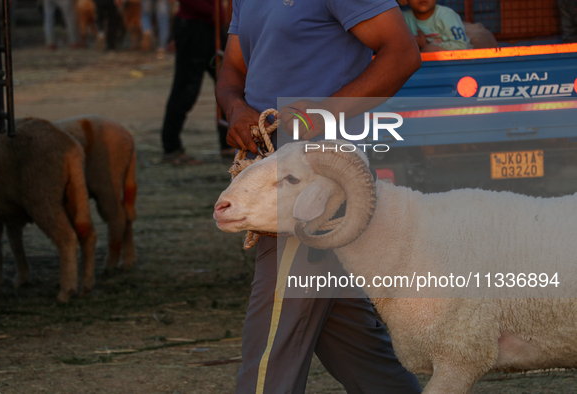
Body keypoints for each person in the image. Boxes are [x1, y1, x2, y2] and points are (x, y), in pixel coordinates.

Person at [216, 0, 422, 392]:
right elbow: (233, 68)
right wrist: (235, 106)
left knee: (271, 347)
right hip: (273, 173)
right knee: (354, 345)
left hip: (315, 185)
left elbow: (402, 53)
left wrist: (321, 115)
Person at [160, 0, 232, 164]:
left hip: (211, 27)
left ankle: (228, 142)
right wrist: (213, 12)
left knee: (228, 85)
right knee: (186, 89)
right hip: (195, 27)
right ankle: (171, 148)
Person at [400, 0, 472, 52]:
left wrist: (426, 46)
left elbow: (462, 46)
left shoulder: (447, 16)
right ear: (404, 1)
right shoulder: (402, 20)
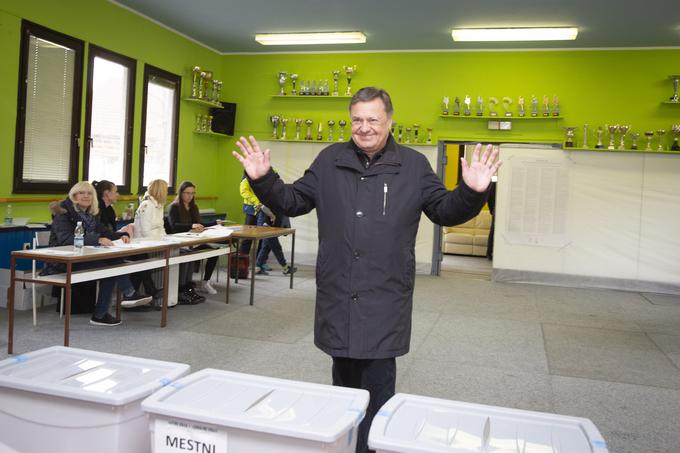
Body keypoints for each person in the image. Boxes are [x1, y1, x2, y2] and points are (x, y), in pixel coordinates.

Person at [232, 87, 501, 453]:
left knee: (377, 387)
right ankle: (345, 445)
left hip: (384, 295)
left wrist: (472, 192)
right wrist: (263, 179)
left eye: (373, 119)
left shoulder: (413, 165)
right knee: (342, 384)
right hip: (339, 290)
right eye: (357, 119)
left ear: (389, 121)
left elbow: (444, 210)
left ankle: (373, 447)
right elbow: (293, 201)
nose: (365, 127)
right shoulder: (329, 160)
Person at [44, 181, 152, 326]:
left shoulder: (89, 215)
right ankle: (126, 295)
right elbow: (66, 239)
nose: (86, 196)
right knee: (110, 269)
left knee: (112, 265)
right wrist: (98, 239)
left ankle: (106, 311)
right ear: (74, 195)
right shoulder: (63, 213)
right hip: (62, 261)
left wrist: (121, 235)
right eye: (81, 193)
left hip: (82, 257)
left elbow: (105, 231)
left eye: (89, 193)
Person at [135, 179, 204, 305]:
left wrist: (167, 240)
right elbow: (145, 232)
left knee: (187, 253)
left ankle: (185, 287)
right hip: (145, 244)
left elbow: (161, 228)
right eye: (166, 190)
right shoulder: (146, 205)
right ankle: (179, 290)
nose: (167, 192)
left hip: (157, 242)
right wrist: (163, 241)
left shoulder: (159, 206)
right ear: (160, 190)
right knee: (182, 254)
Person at [93, 179, 161, 306]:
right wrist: (120, 235)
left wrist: (121, 235)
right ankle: (136, 293)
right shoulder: (97, 210)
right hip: (100, 247)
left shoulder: (110, 210)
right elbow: (101, 233)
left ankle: (135, 294)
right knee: (136, 257)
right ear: (107, 193)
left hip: (111, 245)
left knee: (140, 256)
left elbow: (109, 232)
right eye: (115, 192)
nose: (118, 194)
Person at [167, 181, 219, 295]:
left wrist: (215, 223)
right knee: (189, 254)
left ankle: (206, 282)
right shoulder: (173, 207)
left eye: (192, 193)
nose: (190, 196)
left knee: (215, 252)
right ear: (180, 193)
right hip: (181, 242)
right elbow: (174, 226)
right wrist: (191, 226)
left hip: (194, 241)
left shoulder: (193, 207)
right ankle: (184, 285)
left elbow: (199, 224)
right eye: (187, 193)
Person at [255, 205, 297, 276]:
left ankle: (257, 268)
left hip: (267, 224)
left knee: (266, 247)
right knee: (276, 247)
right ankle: (285, 267)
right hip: (265, 225)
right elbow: (263, 207)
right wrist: (272, 216)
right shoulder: (270, 195)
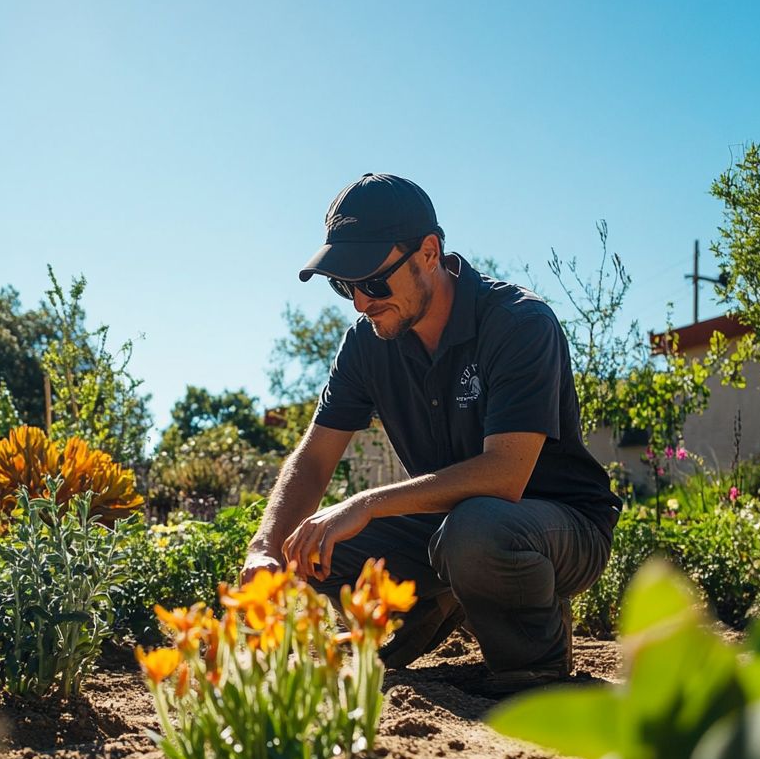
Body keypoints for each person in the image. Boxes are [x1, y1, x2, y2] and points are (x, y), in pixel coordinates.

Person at [241, 173, 621, 694]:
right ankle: (434, 603)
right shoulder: (366, 343)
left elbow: (506, 476)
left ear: (428, 252)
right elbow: (312, 462)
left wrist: (366, 502)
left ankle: (534, 665)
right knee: (316, 545)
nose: (359, 302)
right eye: (343, 285)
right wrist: (265, 548)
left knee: (478, 529)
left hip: (559, 530)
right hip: (449, 527)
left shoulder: (519, 323)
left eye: (373, 282)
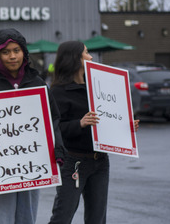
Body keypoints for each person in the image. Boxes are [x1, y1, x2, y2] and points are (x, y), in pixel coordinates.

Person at [0, 28, 65, 224]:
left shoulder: (38, 84)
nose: (12, 56)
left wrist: (57, 150)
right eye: (6, 51)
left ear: (24, 52)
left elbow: (52, 119)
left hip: (32, 163)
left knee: (27, 217)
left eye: (16, 50)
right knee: (2, 218)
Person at [47, 41, 139, 224]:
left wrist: (126, 126)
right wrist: (79, 123)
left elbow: (109, 117)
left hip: (100, 161)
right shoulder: (58, 92)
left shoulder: (99, 86)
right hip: (74, 162)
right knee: (62, 216)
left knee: (97, 218)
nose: (90, 57)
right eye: (86, 53)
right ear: (75, 59)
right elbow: (53, 129)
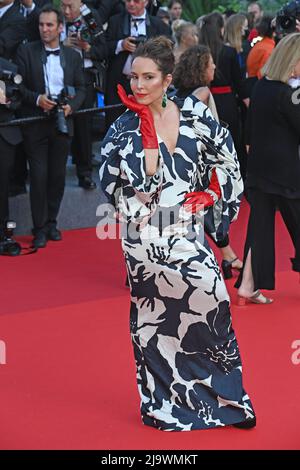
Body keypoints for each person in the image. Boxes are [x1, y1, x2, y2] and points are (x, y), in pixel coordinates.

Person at [100, 36, 256, 430]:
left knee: (213, 301)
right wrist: (147, 143)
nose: (138, 85)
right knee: (156, 326)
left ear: (167, 79)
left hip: (186, 232)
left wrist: (210, 196)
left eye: (147, 77)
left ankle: (227, 401)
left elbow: (227, 156)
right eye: (134, 76)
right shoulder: (122, 128)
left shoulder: (195, 113)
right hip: (145, 236)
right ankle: (163, 405)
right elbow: (113, 186)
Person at [235, 33, 300, 305]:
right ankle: (248, 285)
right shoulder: (290, 94)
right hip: (286, 173)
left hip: (258, 169)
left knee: (259, 227)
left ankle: (248, 284)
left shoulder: (260, 88)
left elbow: (249, 132)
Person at [16, 5, 86, 248]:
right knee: (38, 176)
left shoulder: (73, 56)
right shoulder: (26, 51)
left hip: (62, 123)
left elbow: (83, 88)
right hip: (35, 123)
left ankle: (52, 223)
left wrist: (71, 107)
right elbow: (19, 88)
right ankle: (39, 228)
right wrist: (37, 99)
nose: (44, 29)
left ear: (60, 28)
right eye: (41, 25)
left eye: (49, 25)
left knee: (57, 177)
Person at [173, 44, 243, 280]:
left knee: (198, 212)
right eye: (211, 62)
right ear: (202, 67)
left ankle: (228, 256)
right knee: (210, 210)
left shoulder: (176, 91)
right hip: (200, 163)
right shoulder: (202, 92)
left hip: (179, 160)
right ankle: (228, 257)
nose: (214, 66)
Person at [104, 0, 171, 129]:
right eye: (128, 0)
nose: (131, 4)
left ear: (146, 2)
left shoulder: (159, 25)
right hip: (119, 82)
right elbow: (102, 49)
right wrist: (121, 45)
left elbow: (167, 53)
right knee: (115, 123)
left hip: (148, 84)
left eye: (136, 0)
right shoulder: (115, 21)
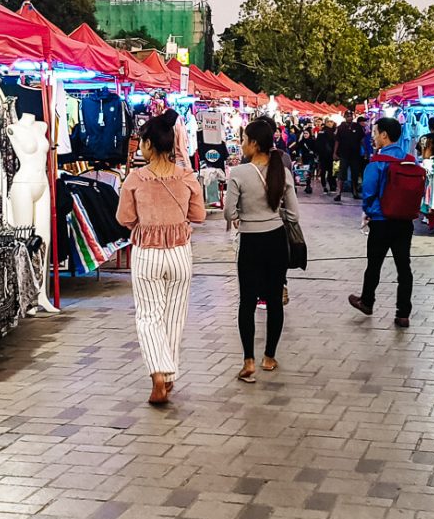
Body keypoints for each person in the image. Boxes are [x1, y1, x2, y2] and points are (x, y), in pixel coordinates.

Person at [116, 110, 205, 406]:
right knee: (174, 316)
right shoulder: (187, 177)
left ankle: (157, 372)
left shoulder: (135, 179)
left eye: (142, 142)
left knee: (148, 316)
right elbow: (199, 215)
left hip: (147, 254)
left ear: (150, 145)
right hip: (180, 253)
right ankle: (168, 378)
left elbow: (124, 218)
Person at [225, 118, 299, 383]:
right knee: (274, 298)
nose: (241, 144)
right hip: (277, 239)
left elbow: (228, 212)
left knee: (247, 301)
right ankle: (269, 356)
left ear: (254, 144)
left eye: (244, 139)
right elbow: (294, 213)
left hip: (251, 241)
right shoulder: (283, 171)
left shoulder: (239, 174)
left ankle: (248, 361)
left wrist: (244, 215)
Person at [349, 117, 414, 328]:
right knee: (404, 267)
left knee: (374, 265)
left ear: (384, 135)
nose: (373, 137)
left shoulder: (377, 162)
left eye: (375, 132)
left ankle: (367, 301)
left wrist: (368, 211)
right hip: (404, 222)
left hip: (381, 221)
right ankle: (403, 313)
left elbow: (368, 192)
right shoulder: (410, 160)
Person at [334, 115, 365, 201]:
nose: (349, 118)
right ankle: (339, 193)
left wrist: (365, 150)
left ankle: (355, 192)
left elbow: (361, 139)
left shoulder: (357, 126)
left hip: (355, 155)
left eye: (350, 116)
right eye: (347, 116)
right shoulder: (340, 127)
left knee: (355, 174)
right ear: (345, 117)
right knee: (342, 174)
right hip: (344, 154)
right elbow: (337, 141)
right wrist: (335, 153)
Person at [314, 121, 337, 194]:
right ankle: (331, 186)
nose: (331, 124)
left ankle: (325, 186)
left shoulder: (321, 132)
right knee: (330, 171)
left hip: (323, 155)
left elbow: (317, 144)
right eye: (330, 122)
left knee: (324, 171)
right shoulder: (331, 132)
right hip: (329, 155)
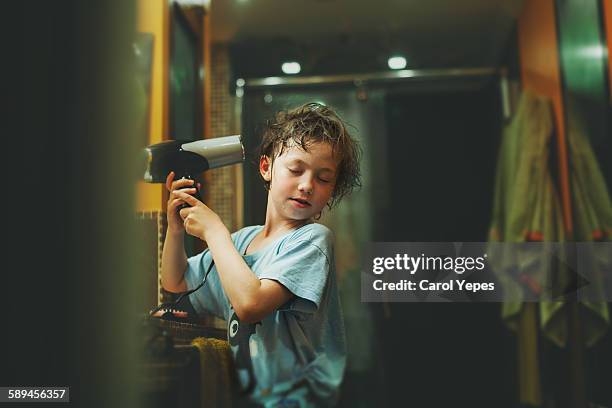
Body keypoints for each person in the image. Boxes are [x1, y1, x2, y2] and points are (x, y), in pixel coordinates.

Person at [161, 102, 362, 407]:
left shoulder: (312, 240)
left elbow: (251, 304)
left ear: (332, 190)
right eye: (296, 170)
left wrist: (214, 231)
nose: (307, 185)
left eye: (323, 179)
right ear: (267, 168)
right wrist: (175, 230)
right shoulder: (240, 243)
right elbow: (176, 282)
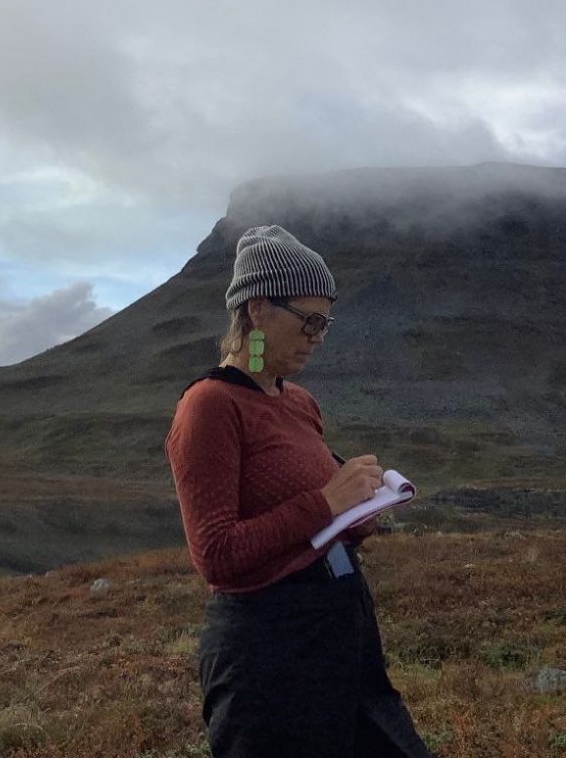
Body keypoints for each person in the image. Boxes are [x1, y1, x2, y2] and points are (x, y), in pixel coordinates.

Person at [164, 224, 434, 758]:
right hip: (268, 659)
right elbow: (216, 555)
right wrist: (328, 502)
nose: (318, 336)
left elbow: (314, 525)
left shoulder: (300, 402)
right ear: (258, 308)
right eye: (309, 320)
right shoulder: (210, 406)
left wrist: (361, 510)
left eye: (325, 323)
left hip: (344, 634)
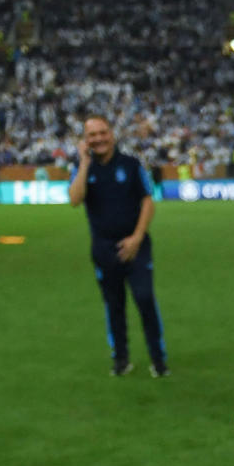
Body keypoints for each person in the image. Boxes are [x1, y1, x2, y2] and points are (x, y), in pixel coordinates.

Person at [68, 114, 168, 377]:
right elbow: (74, 199)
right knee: (114, 306)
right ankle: (121, 359)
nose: (98, 139)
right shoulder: (83, 168)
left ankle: (159, 360)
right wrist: (84, 163)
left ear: (111, 134)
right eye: (92, 135)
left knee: (145, 299)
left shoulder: (132, 164)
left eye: (102, 132)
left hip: (137, 246)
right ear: (85, 139)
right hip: (104, 250)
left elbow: (148, 201)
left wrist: (136, 238)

What is required — The output is the lines from the start of the data above through the line containing "right hip: (62, 261)", unchanged, with any picture left out.

Written solution —
Body keypoints for each person in the image. Boxes are [x1, y1, x2, y2] and points are (x, y), in pixel coordinates.

Person at [216, 0, 422, 392]:
right elbow: (233, 68)
right wrist: (235, 106)
left knee: (271, 347)
right hip: (273, 173)
right knee: (354, 345)
left hip: (315, 185)
left elbow: (402, 53)
left wrist: (321, 115)
Person at [160, 0, 232, 164]:
left hip: (211, 27)
left ankle: (228, 142)
right wrist: (213, 12)
left knee: (228, 85)
right knee: (186, 89)
right hip: (195, 27)
right ankle: (171, 148)
Person at [400, 0, 472, 52]:
left wrist: (426, 46)
left elbow: (462, 46)
left shoulder: (447, 16)
right ear: (404, 1)
right shoulder: (402, 20)
Body keypoints for each person in the image. Boxes are [x1, y1, x2, y2] and points are (x, y), in pixel coordinates.

Person at [232, 87, 501, 453]:
left knee: (377, 387)
right ankle: (345, 445)
left hip: (384, 295)
left wrist: (472, 192)
right wrist: (263, 179)
left eye: (373, 119)
left shoulder: (413, 165)
right knee: (342, 384)
right hip: (339, 290)
right eye: (357, 119)
left ear: (389, 121)
left elbow: (444, 210)
left ankle: (373, 447)
right elbow: (293, 201)
nose: (365, 127)
right shoulder: (329, 160)
Person at [44, 181, 152, 326]:
left shoulder: (89, 215)
right ankle: (126, 295)
right elbow: (66, 239)
nose: (86, 196)
right knee: (110, 269)
left knee: (112, 265)
right wrist: (98, 239)
left ankle: (106, 311)
right ear: (74, 195)
right shoulder: (63, 213)
right hip: (62, 261)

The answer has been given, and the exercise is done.